Sesja odbywała się 8 i 9 lutego w mościckiej hali „Jaskółka”. W spotkaniu wzięło udział ponad tysiąc osób z całej Polski, ale także spoza jej granic. - Ludzie szukają możliwości pogłębienia relacji z Jezusem. 2 lata temu też organizowaliśmy podobną sesję, dotyczyła modlitwy o uzdrowienie i uwolnienie i wzięło w niej udział 1300 osób. W tym roku jest ich niewiele mniej. Zatrzymujemy się przy problemie walki duchowej i rozeznania duchowego w życiu indywidualnym, małżeńskim, wspólnotowym - informuje ks. Jan Król, opiekun Domowego Kościoła w mościckiej parafii, koordynator sesji.

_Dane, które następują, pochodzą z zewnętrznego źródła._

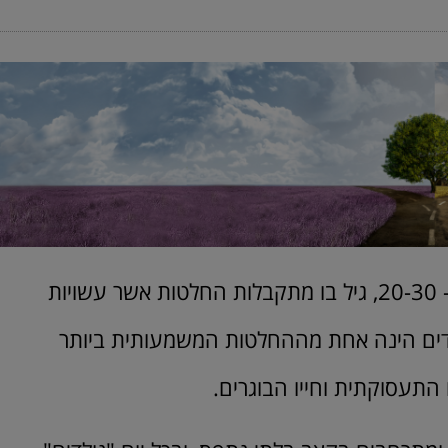
מעט מאוד מדובר על איך להיות הורה לילד בגילאי ה- 20-30, גיל בו מתקבלות החלטות אשר עשויות
דים הינה אחת מההחלטות המשמעותית ביותר
התעסוקתית וחייו הבוגרים.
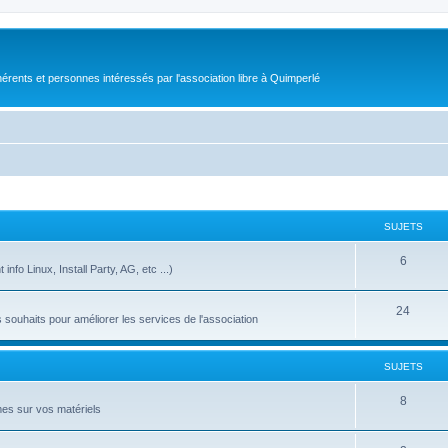
érents et personnes intéressés par l'association libre à Quimperlé
SUJETS
6
nfo Linux, Install Party, AG, etc ...)
24
ouhaits pour améliorer les services de l'association
SUJETS
8
es sur vos matériels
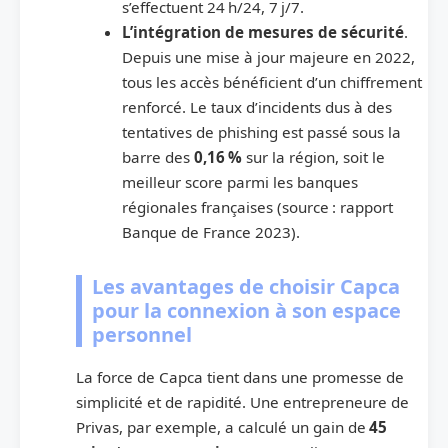
s’effectuent 24 h/24, 7 j/7.
L’intégration de mesures de sécurité
.
Depuis une mise à jour majeure en 2022,
tous les accès bénéficient d’un chiffrement
renforcé. Le taux d’incidents dus à des
tentatives de phishing est passé sous la
barre des
0,16 %
sur la région, soit le
meilleur score parmi les banques
régionales françaises (source : rapport
Banque de France 2023).
Les avantages de choisir Capca
pour la connexion à son espace
personnel
La force de Capca tient dans une promesse de
simplicité et de rapidité. Une entrepreneure de
Privas, par exemple, a calculé un gain de
45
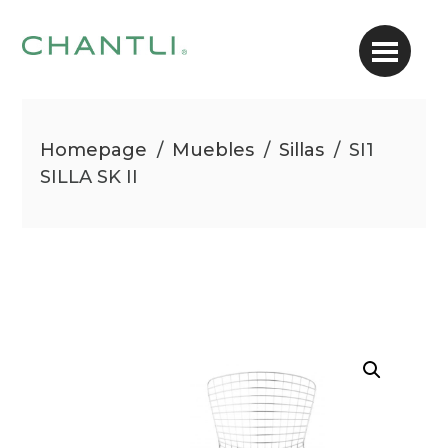
Homepage
/
Muebles
/
Sillas
/
SI1
SILLA SK II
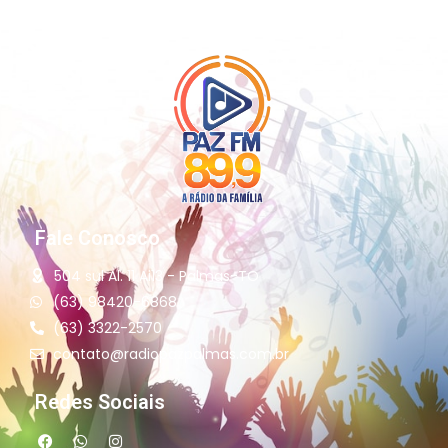
Fale Conosco
504 sul Al. 11 Ai13 - Palmas-TO
(63) 98420-6868
(63) 3322-2570
contato@radiopazpalmas.com.br
Redes Sociais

Prowadzącymi dwudniowe spotkanie był zespół „Mocni w Duchu” oraz ks. Remigiusz Recław SJ. W jej trakcie uczestnicy mieli możliwość wysłuchania kilku konferencji, codziennego uczestnictwa w Eucharystii i we wspólnotowej modlitwie oraz adoracji Najświętszego Sakramentu. Ważne jest także doświadczenie wspólnoty.
- Przyjeżdżają na sesję osoby, które starają się żyć wiarą w sposób jak najbardziej świadomy. One wiedzą, po co przyjeżdżają - po to, by pogłębić duchowość, żyć jeszcze lepiej - mówi Beata Stach ze Szkoły Nowej Ewangelizacji w Tarnowie, która współorganizuje sesję.
- Chodzi o świadome chrześcijaństwo. Coraz więcej ludzi chce świadomie przeżywać swoją wiarę. Często biernie uczestniczymy w życiu, w wierze, opieramy się tylko na tradycji, wychowaniu, co bywa powierzchowne. Tymczasem nasze życie jest zmaganiem się, walką, która rozgrywa się na różnych poziomach. W życiu nie jest wszystko jedno. Wszystko ma jakieś znaczenie. Chodzi o to, by być czujnym, uważać, wzbogacić własną świadomość i żyć świadomie. Wypracować w sobie serce słuchające, które wybiera Jezusa i jest Mu wierne. Z tego rodzi się szczęście – dodaje ks. Artur Ważny, proboszcz parafii pw. MB Królowej Polski w Tarnowie-Mościcach.